Thursday, January 2, 2014

Building a Data Mart with Pentaho Data Integration (Video Course)

I have been an enthusiastic follower of the Pentaho open source business intelligence movement for many years. At the beginning of 2013 I got asked to create a video tutorial/course on populating a star schema with Pentaho Kettle. This was my first foray into video tutorials. This video is now available on the Packt website.

To me the most interesting experience on this project was finding an open source columnar database. Certainly I could have just gone down the road of using a standard row-oriented one: But having worked on projects which made use of commercial columnar databases, I quite well understood their advantage. To my surprise, the landscape of open source columnar database was quite small. There has been some revival of sorts in the Hadoop world with Impala etc (using dedicated file formats), but this was at that time probably a bit too much cutting edge. The tutorial required a DB, which had established itself for some time and was easy to install: MonetDB. This is the same DB which is actually used by Kettle as well for Instaview.  This gave me the opportunity to discuss bulk loading and talk about some advantages of columnar DBs.

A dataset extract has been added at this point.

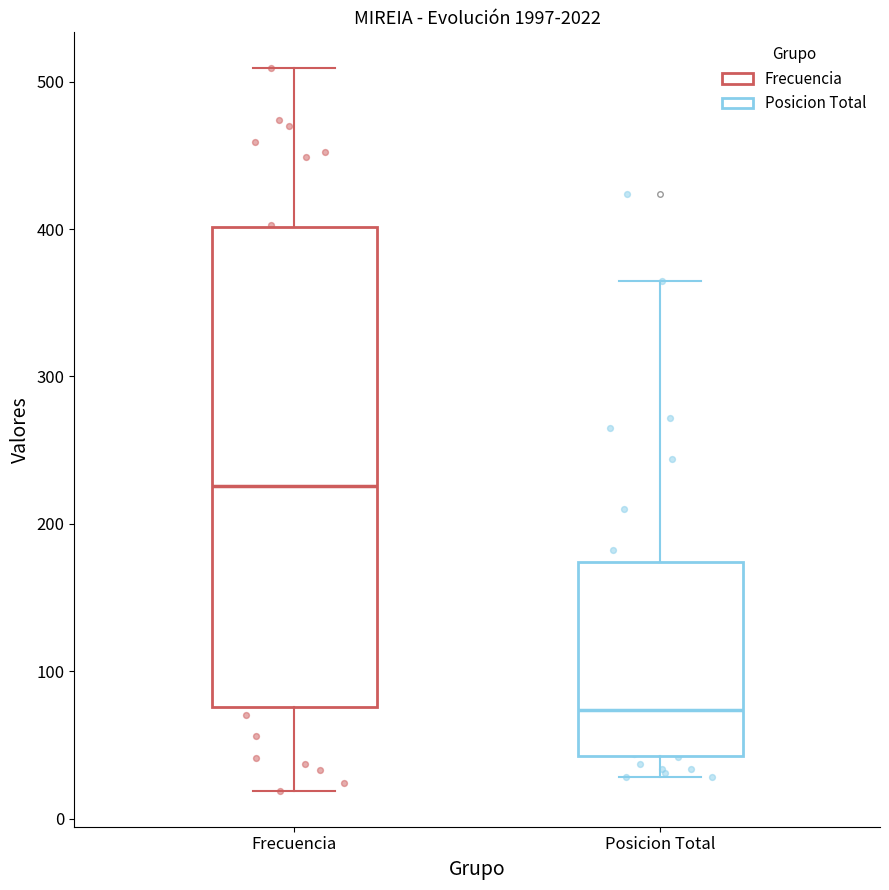

Where does the upper whisker of the box for Posicion Total end on the y-axis? The values are not printed on the chart, so give them approximately, as read against the axis.

370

Creating these videos was not quite as easy as I initially anticipated. I spent actually quite a lot of time on this project and at the end of 2013 rerecorded most of the video sessions to fix some pronunciation problems (Although I’ve lived in the UK for 9 years now I can’t quite hide my roots ;)) as well as rewriting all the files to work with PDI v4.4 (initially I was working with a trunk version of PDI v5).

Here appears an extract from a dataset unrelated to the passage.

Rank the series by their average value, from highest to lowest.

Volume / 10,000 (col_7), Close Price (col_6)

I do hope that these videos provide the viewer with a nice introduction into this exciting topic. As I mention at the beginning of the course, this is not an introduction to Pentaho Kettle in general - I do assume that the viewer already has some basic Pentaho Kettle knowledge. Furthermore I decided to only focus on the Linux command line - but it shouldn’t be all to difficult for the viewer to translate everything to a Windows or Mac OS X environment as well. Is this course perfect? I don’t think so - but for my first foray into the video tutorial world I do hope it is worthwhile and teaches the viewer a few tips and tricks.

Lastly I want to thank my reviews for their support and their honest feedback, Unnati at Packt Publishing for the administrative side and finally Brandon Jackson for his help, support and work on some bugs related to MonetDB bulk loader!


  1. Congratulations Diethard! I have purchased my copy. Looking forward to watching it.